Je vis à la tête de la jeune femme qu’elle ne connaissait pas ce chapeau et lui décrivit donc les bords recourbés et le pli au centre puis reprit :
En continuant mon tour d’inspection de la zone, je remarquai un deuxième homme en costume avec le même chapeau caractéristique. Leur ressemblance me troubla tellement que je vérifiai qu’il ne s’agisse pas du même homme, mais non, le premier se tenait toujours là à me fixer.
Mal à l’aise, je me suis levé et je suis parti dans la direction opposée aux deux hommes lorsque je suis tombé nez à nez avec un troisième, le costume, le homburg, le kit complet du mec bizarre dans le coin on dirait !
La sensation de mal-être empli tout mon corps. Je me tenais droit comme un piquet sur ce trottoir à observer. Il n’y avait aucun doute possible, quand je ne les regardais pas, les hommes se rapprochaient doucement de moi. Mon instinct me criait de fuir.
La foule constituait ma meilleure échappatoire. Je me remis en marche en direction d’une rue qui vomissait constamment son flux de personne. Soudain, l’un des homburg-men compris mon intention et laissa tomber l’attitude James Bond. Il marchait à présent droit sur moi, bientôt imiter par les autres.
Je me jetai dans la marée humaine, obliger de jouer des coudes et des épaules pour me frayer un chemin et j’avançai comme cela pendant plusieurs minutes jusqu’à sortir de la foule. Sans perdre de temps, je courus sans me retourner, mais mon manque de condition physique se fit vite sentir. Je m’appuyai contre un mur, les mains sur les genoux, le temps de reprendre mon souffle. Cette petite rue était déserte. Et merde, mauvaise pioche, ces mecs m’avaient déjà retrouvé, et ils avaient appelé des amis. Je savais que j’avais perdu et j’attendis sans bouger les quelques secondes qu’ils mirent pour m’entourer. L’un d’eux se posta en face de moi, sa main droite sur mon épaule gauche :
— Comment es-tu arrivé là ?
— À pied, mais vous le savez déjà.
— Ne faites pas le malin avec moi, dit-il avec le visage passant du calme à la colère en une fraction de seconde.
Sa main se resserrait sur mon épaule, quelle poigne le blues brother !
Mon arrivée sur le sol de la place du Trocadero flottait dans ma tête et j’essayai encore une fois de savoir comment j’étais arrivé là-bas lorsqu’un éclair déchira le ciel dans un bruit assourdissant.
Par un réflexe purement débile, je fronçai les sourcils pour atténuer le son… et mon interlocuteur dit :
— Pourquoi fais-tu cette tête ? Tu es blessé ?
Je m’aperçus à ce moment-là, que personne n’avait réagis à l’éclair. Après quelques secondes, un deuxième éclair retentit et là encore, aucune réaction. Je me sentais nauséeux, mes jambes commençaient à vouloir se dérober sous mon poids. Le temps de reprendre un peu de contenance, un troisième éclair me vrilla la tête. Les homburg-men avaient disparu dans un océan de lumière aveuglante et je me suis réveillé sur la table d’opération, réanimé par l’équipe médicale.
*
La femme hocha la tête puis elle leva la main droite et je remarquai seulement à cet instant qu’elle tenait un petit appareil. Elle l’orienta vers sa bouche et dit :
— OK pour moi, il est à vous.
Elle se leva, remit sa jupe correctement en place dans un geste machinal et poursuivit :
— Monsieur Chevalier, nous en avons finis, des personnes vont venir vous poser d’autres questions.
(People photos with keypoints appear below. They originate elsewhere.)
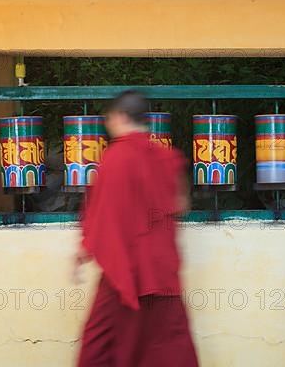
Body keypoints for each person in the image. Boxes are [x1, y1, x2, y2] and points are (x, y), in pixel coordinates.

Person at [74, 91, 198, 367]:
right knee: (167, 347)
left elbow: (104, 212)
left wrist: (86, 247)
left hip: (126, 272)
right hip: (163, 270)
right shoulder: (168, 158)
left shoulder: (116, 157)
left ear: (119, 117)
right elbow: (181, 203)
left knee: (100, 348)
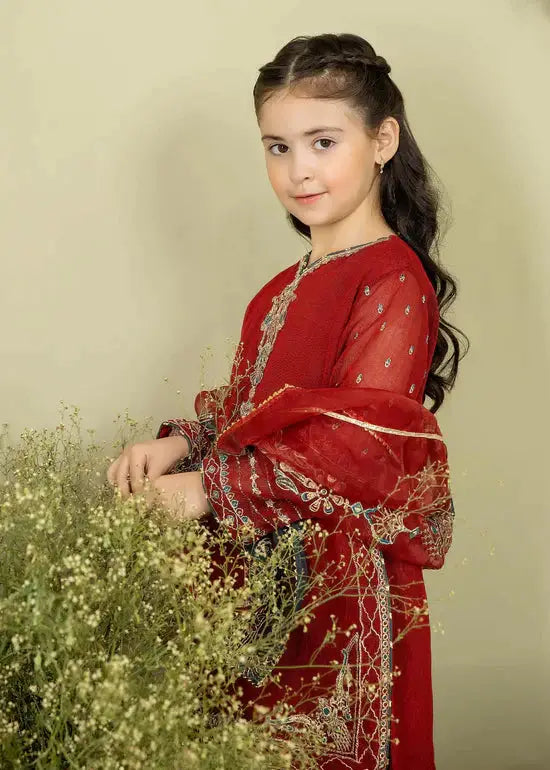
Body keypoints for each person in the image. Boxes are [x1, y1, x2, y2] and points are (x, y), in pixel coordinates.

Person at [107, 33, 468, 770]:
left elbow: (358, 453)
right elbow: (249, 411)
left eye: (322, 141)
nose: (298, 170)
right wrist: (180, 443)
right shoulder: (280, 288)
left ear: (382, 140)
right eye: (277, 147)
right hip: (253, 580)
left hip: (334, 590)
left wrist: (208, 489)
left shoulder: (394, 283)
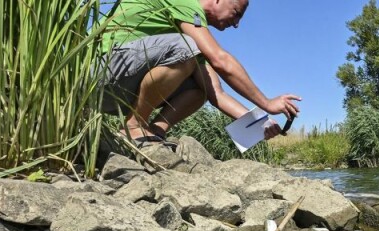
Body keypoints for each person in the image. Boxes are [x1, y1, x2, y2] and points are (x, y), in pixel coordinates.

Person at [97, 0, 300, 147]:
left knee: (201, 86)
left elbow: (217, 94)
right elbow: (220, 60)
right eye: (237, 12)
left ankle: (155, 131)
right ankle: (134, 126)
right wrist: (267, 103)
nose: (237, 24)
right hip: (99, 75)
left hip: (119, 87)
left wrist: (260, 125)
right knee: (186, 48)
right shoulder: (186, 4)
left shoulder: (187, 40)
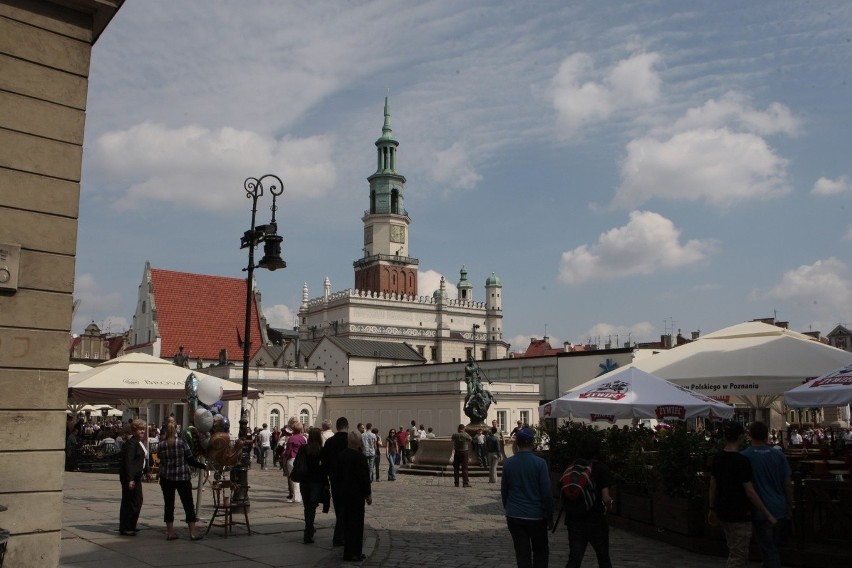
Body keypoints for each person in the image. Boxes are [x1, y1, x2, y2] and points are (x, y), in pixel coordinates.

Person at [709, 421, 776, 568]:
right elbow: (750, 491)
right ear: (740, 437)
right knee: (739, 556)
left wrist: (712, 508)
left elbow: (713, 486)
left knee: (735, 550)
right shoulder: (742, 461)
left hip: (723, 510)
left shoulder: (718, 458)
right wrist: (767, 513)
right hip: (739, 513)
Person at [742, 421, 793, 568]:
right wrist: (790, 505)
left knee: (769, 549)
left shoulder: (745, 456)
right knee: (772, 548)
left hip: (760, 510)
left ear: (750, 435)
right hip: (780, 507)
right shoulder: (779, 455)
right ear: (767, 435)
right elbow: (788, 484)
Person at [501, 427, 553, 568]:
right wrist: (549, 515)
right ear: (532, 443)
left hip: (514, 514)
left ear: (516, 443)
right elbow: (546, 492)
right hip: (536, 515)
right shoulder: (540, 463)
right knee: (540, 551)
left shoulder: (509, 463)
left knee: (522, 553)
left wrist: (509, 508)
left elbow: (504, 490)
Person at [563, 437, 614, 568]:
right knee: (603, 558)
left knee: (574, 558)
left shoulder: (572, 467)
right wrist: (609, 508)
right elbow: (606, 497)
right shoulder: (601, 468)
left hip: (574, 519)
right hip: (595, 520)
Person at [158, 421, 204, 541]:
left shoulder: (161, 444)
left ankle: (170, 532)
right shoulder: (182, 443)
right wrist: (203, 466)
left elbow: (159, 458)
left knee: (169, 505)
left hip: (166, 478)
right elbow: (190, 460)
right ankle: (193, 532)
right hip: (182, 477)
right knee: (188, 504)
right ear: (177, 430)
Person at [338, 431, 373, 562]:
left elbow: (337, 476)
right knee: (357, 525)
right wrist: (368, 494)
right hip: (357, 495)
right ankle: (356, 553)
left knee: (347, 524)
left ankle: (347, 553)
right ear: (358, 442)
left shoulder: (341, 456)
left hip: (344, 494)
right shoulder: (360, 457)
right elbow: (364, 479)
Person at [320, 416, 350, 547]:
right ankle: (340, 536)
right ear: (347, 427)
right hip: (349, 480)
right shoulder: (351, 441)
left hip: (334, 479)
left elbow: (324, 462)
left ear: (337, 427)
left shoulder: (330, 442)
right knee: (347, 509)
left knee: (339, 507)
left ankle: (341, 534)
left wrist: (325, 480)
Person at [119, 418, 148, 536]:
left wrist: (146, 471)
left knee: (137, 500)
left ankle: (131, 525)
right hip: (130, 477)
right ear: (134, 430)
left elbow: (141, 459)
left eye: (144, 430)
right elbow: (129, 461)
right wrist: (130, 479)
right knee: (130, 501)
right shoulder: (131, 443)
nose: (143, 432)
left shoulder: (137, 442)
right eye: (140, 429)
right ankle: (126, 527)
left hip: (136, 476)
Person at [299, 427, 327, 544]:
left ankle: (309, 529)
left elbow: (298, 463)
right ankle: (308, 531)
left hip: (304, 481)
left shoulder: (304, 448)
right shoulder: (321, 450)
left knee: (307, 507)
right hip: (316, 482)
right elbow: (324, 468)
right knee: (312, 507)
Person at [284, 422, 307, 503]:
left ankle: (296, 497)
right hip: (301, 459)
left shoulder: (291, 439)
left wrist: (284, 459)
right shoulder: (304, 438)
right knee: (300, 478)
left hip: (292, 459)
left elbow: (287, 451)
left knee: (293, 479)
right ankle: (298, 496)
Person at [451, 423, 473, 487]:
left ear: (458, 429)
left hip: (457, 451)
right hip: (464, 452)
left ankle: (456, 483)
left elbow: (452, 439)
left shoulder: (455, 435)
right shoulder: (466, 435)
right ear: (463, 429)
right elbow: (471, 439)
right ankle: (465, 483)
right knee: (465, 468)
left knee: (456, 468)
Et sans me laisser le temps de répondre elle ajouta, au revoir monsieur Chevalier.
Incrédule, je la regardai quitter la pièce. Elle laissa la porte entre-ouverte, si bien que j’entendais quelques voix, sans comprendre quoi que se soit. Quelques instants plus tard deux hommes entraient dans la pièce. Les deux portaient un costard banal, mais de bonne facture, le plus gras des deux resta en retrait et s’appuya contre le fauteuil. Le second, bien plus jeune et plus athlétique tendit une carte vers moi que je regardai sans la voir.
— Inspecteurs Archer et Lequit, DGSE, votre expérience nous intéresse monsieur Chevalier.